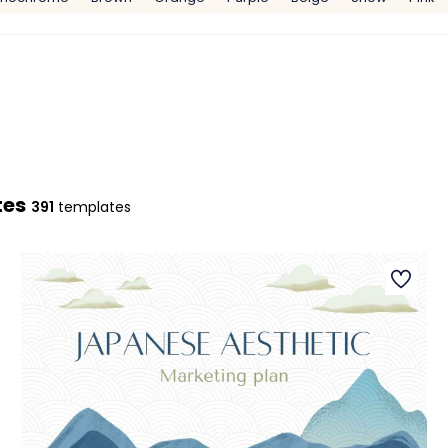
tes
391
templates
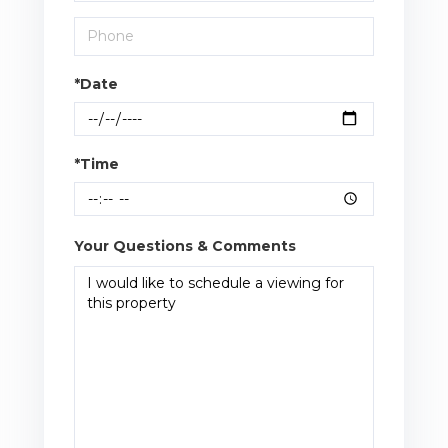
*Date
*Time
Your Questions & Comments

* * *

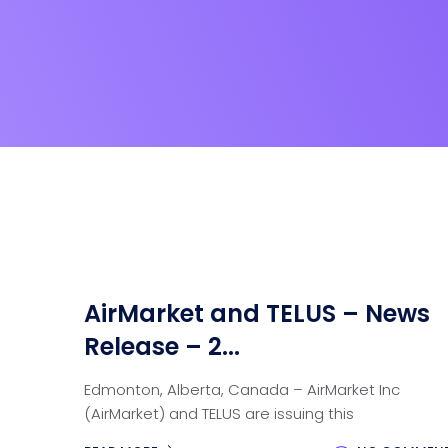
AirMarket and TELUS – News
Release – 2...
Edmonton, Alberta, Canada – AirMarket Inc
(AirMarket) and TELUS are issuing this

WHAT IS EXPECTED:
Return, from the data above, each line in which the string "TELUS" appears.

RESPONSE FOR THIS EXERCISE:
AirMarket and TELUS – News
(AirMarket) and TELUS are issuing this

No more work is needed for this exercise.